** Opening Exercise material block **

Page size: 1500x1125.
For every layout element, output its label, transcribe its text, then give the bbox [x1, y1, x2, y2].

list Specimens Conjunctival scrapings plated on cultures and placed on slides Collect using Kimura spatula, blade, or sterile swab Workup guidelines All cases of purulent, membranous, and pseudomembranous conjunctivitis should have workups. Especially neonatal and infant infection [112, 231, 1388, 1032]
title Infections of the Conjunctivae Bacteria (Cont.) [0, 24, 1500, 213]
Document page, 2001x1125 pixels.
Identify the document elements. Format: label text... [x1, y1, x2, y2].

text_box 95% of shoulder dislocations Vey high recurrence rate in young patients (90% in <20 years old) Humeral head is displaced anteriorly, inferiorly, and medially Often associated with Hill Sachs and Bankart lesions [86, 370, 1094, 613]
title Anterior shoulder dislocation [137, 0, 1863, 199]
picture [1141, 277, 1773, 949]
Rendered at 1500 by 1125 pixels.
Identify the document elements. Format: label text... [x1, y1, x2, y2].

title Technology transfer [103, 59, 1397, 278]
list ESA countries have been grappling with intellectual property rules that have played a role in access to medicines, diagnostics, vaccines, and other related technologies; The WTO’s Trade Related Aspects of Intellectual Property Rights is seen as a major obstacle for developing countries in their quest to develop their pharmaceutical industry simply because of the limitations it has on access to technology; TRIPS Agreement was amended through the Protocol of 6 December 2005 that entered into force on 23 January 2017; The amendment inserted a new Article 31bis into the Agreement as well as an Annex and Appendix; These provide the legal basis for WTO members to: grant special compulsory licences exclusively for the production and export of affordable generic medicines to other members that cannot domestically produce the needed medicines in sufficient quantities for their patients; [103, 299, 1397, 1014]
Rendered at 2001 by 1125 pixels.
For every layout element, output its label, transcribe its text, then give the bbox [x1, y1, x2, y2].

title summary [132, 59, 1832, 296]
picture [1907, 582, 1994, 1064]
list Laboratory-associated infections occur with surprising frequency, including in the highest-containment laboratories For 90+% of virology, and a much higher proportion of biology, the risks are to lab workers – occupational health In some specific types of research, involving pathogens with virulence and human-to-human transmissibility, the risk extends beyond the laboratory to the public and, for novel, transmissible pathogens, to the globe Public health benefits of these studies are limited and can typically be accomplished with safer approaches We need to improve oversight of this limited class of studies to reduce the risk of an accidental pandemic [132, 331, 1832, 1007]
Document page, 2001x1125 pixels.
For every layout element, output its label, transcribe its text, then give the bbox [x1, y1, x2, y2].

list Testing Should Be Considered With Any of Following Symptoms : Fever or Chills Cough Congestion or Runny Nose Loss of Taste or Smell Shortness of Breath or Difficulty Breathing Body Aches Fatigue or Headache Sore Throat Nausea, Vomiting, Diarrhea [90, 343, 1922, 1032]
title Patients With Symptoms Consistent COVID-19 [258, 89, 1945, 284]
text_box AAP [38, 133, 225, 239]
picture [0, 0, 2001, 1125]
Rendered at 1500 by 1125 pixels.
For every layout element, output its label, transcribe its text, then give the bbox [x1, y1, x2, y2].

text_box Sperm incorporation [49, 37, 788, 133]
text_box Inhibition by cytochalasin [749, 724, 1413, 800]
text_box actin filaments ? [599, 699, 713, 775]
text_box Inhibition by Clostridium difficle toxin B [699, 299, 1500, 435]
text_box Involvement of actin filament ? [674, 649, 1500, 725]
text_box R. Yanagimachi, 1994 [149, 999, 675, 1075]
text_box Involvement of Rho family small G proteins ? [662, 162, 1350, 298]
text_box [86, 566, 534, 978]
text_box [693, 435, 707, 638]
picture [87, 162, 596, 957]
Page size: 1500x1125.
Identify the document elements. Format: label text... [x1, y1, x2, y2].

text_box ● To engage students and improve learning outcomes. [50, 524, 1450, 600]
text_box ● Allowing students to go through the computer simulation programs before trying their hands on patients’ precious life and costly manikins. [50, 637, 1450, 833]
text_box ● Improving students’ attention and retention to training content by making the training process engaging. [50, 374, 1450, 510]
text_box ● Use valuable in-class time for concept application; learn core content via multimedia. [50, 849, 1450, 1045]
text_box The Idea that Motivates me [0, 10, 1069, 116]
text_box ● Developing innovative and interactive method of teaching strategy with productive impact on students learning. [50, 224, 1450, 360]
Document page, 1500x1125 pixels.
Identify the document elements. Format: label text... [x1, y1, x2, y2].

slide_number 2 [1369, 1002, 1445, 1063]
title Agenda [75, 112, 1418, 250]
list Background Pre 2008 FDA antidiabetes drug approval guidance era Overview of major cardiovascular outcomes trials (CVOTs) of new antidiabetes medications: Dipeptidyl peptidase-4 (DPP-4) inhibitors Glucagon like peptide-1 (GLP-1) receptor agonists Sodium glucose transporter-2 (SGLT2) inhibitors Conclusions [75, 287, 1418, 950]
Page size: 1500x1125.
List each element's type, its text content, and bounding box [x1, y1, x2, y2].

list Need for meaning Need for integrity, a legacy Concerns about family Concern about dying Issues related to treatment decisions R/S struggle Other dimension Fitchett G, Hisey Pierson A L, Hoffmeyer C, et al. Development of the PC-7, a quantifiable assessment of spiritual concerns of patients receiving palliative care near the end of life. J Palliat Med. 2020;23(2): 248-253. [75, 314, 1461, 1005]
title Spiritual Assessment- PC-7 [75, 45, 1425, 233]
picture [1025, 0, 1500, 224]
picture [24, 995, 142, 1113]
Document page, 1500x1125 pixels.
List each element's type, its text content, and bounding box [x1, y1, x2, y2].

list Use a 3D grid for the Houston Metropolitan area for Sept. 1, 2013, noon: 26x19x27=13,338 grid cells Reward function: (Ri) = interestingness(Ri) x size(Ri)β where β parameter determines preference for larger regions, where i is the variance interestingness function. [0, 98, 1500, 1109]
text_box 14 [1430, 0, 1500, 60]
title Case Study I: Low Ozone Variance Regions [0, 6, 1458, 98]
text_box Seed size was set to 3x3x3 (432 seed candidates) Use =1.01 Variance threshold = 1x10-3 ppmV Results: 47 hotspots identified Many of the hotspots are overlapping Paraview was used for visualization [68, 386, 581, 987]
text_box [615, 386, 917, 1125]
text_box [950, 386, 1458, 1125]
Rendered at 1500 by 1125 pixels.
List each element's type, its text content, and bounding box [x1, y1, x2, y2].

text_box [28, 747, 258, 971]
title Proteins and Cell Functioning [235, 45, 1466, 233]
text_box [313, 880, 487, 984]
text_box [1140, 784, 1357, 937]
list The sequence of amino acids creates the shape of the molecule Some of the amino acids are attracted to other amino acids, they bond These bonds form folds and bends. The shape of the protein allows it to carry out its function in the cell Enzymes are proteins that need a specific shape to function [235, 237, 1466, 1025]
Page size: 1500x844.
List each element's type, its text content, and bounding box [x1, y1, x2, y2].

** Closing Exercise material block **

What this task involves — All lines above should be output verbatim.

Reply to the task —
Page size: 1500x1125.
For every layout element, output its label, transcribe its text, then give the bbox [x1, y1, x2, y2].

list Specimens Conjunctival scrapings plated on cultures and placed on slides Collect using Kimura spatula, blade, or sterile swab Workup guidelines All cases of purulent, membranous, and pseudomembranous conjunctivitis should have workups. Especially neonatal and infant infection [112, 231, 1388, 1032]
title Infections of the Conjunctivae Bacteria (Cont.) [0, 24, 1500, 213]
Document page, 2001x1125 pixels.
Identify the document elements. Format: label text... [x1, y1, x2, y2].

text_box 95% of shoulder dislocations Vey high recurrence rate in young patients (90% in <20 years old) Humeral head is displaced anteriorly, inferiorly, and medially Often associated with Hill Sachs and Bankart lesions [86, 370, 1094, 613]
title Anterior shoulder dislocation [137, 0, 1863, 199]
picture [1141, 277, 1773, 949]
Rendered at 1500 by 1125 pixels.
Identify the document elements. Format: label text... [x1, y1, x2, y2].

title Technology transfer [103, 59, 1397, 278]
list ESA countries have been grappling with intellectual property rules that have played a role in access to medicines, diagnostics, vaccines, and other related technologies; The WTO’s Trade Related Aspects of Intellectual Property Rights is seen as a major obstacle for developing countries in their quest to develop their pharmaceutical industry simply because of the limitations it has on access to technology; TRIPS Agreement was amended through the Protocol of 6 December 2005 that entered into force on 23 January 2017; The amendment inserted a new Article 31bis into the Agreement as well as an Annex and Appendix; These provide the legal basis for WTO members to: grant special compulsory licences exclusively for the production and export of affordable generic medicines to other members that cannot domestically produce the needed medicines in sufficient quantities for their patients; [103, 299, 1397, 1014]
Rendered at 2001 by 1125 pixels.
For every layout element, output its label, transcribe its text, then give the bbox [x1, y1, x2, y2].

title summary [132, 59, 1832, 296]
picture [1907, 582, 1994, 1064]
list Laboratory-associated infections occur with surprising frequency, including in the highest-containment laboratories For 90+% of virology, and a much higher proportion of biology, the risks are to lab workers – occupational health In some specific types of research, involving pathogens with virulence and human-to-human transmissibility, the risk extends beyond the laboratory to the public and, for novel, transmissible pathogens, to the globe Public health benefits of these studies are limited and can typically be accomplished with safer approaches We need to improve oversight of this limited class of studies to reduce the risk of an accidental pandemic [132, 331, 1832, 1007]
Document page, 2001x1125 pixels.
For every layout element, output its label, transcribe its text, then give the bbox [x1, y1, x2, y2].

list Testing Should Be Considered With Any of Following Symptoms : Fever or Chills Cough Congestion or Runny Nose Loss of Taste or Smell Shortness of Breath or Difficulty Breathing Body Aches Fatigue or Headache Sore Throat Nausea, Vomiting, Diarrhea [90, 343, 1922, 1032]
title Patients With Symptoms Consistent COVID-19 [258, 89, 1945, 284]
text_box AAP [38, 133, 225, 239]
picture [0, 0, 2001, 1125]
Rendered at 1500 by 1125 pixels.
For every layout element, output its label, transcribe its text, then give the bbox [x1, y1, x2, y2].

text_box Sperm incorporation [49, 37, 788, 133]
text_box Inhibition by cytochalasin [749, 724, 1413, 800]
text_box actin filaments ? [599, 699, 713, 775]
text_box Inhibition by Clostridium difficle toxin B [699, 299, 1500, 435]
text_box Involvement of actin filament ? [674, 649, 1500, 725]
text_box R. Yanagimachi, 1994 [149, 999, 675, 1075]
text_box Involvement of Rho family small G proteins ? [662, 162, 1350, 298]
text_box [86, 566, 534, 978]
text_box [693, 435, 707, 638]
picture [87, 162, 596, 957]
Page size: 1500x1125.
Identify the document elements. Format: label text... [x1, y1, x2, y2].

text_box ● To engage students and improve learning outcomes. [50, 524, 1450, 600]
text_box ● Allowing students to go through the computer simulation programs before trying their hands on patients’ precious life and costly manikins. [50, 637, 1450, 833]
text_box ● Improving students’ attention and retention to training content by making the training process engaging. [50, 374, 1450, 510]
text_box ● Use valuable in-class time for concept application; learn core content via multimedia. [50, 849, 1450, 1045]
text_box The Idea that Motivates me [0, 10, 1069, 116]
text_box ● Developing innovative and interactive method of teaching strategy with productive impact on students learning. [50, 224, 1450, 360]
Document page, 1500x1125 pixels.
Identify the document elements. Format: label text... [x1, y1, x2, y2].

slide_number 2 [1369, 1002, 1445, 1063]
title Agenda [75, 112, 1418, 250]
list Background Pre 2008 FDA antidiabetes drug approval guidance era Overview of major cardiovascular outcomes trials (CVOTs) of new antidiabetes medications: Dipeptidyl peptidase-4 (DPP-4) inhibitors Glucagon like peptide-1 (GLP-1) receptor agonists Sodium glucose transporter-2 (SGLT2) inhibitors Conclusions [75, 287, 1418, 950]
Page size: 1500x1125.
List each element's type, its text content, and bounding box [x1, y1, x2, y2].

list Need for meaning Need for integrity, a legacy Concerns about family Concern about dying Issues related to treatment decisions R/S struggle Other dimension Fitchett G, Hisey Pierson A L, Hoffmeyer C, et al. Development of the PC-7, a quantifiable assessment of spiritual concerns of patients receiving palliative care near the end of life. J Palliat Med. 2020;23(2): 248-253. [75, 314, 1461, 1005]
title Spiritual Assessment- PC-7 [75, 45, 1425, 233]
picture [1025, 0, 1500, 224]
picture [24, 995, 142, 1113]
Document page, 1500x1125 pixels.
List each element's type, its text content, and bounding box [x1, y1, x2, y2].

list Use a 3D grid for the Houston Metropolitan area for Sept. 1, 2013, noon: 26x19x27=13,338 grid cells Reward function: (Ri) = interestingness(Ri) x size(Ri)β where β parameter determines preference for larger regions, where i is the variance interestingness function. [0, 98, 1500, 1109]
text_box 14 [1430, 0, 1500, 60]
title Case Study I: Low Ozone Variance Regions [0, 6, 1458, 98]
text_box Seed size was set to 3x3x3 (432 seed candidates) Use =1.01 Variance threshold = 1x10-3 ppmV Results: 47 hotspots identified Many of the hotspots are overlapping Paraview was used for visualization [68, 386, 581, 987]
text_box [615, 386, 917, 1125]
text_box [950, 386, 1458, 1125]
Rendered at 1500 by 1125 pixels.
List each element's type, its text content, and bounding box [x1, y1, x2, y2].

text_box [28, 747, 258, 971]
title Proteins and Cell Functioning [235, 45, 1466, 233]
text_box [313, 880, 487, 984]
text_box [1140, 784, 1357, 937]
list The sequence of amino acids creates the shape of the molecule Some of the amino acids are attracted to other amino acids, they bond These bonds form folds and bends. The shape of the protein allows it to carry out its function in the cell Enzymes are proteins that need a specific shape to function [235, 237, 1466, 1025]
Page size: 1500x844.
List each element's type, its text content, and bounding box [x1, y1, x2, y2].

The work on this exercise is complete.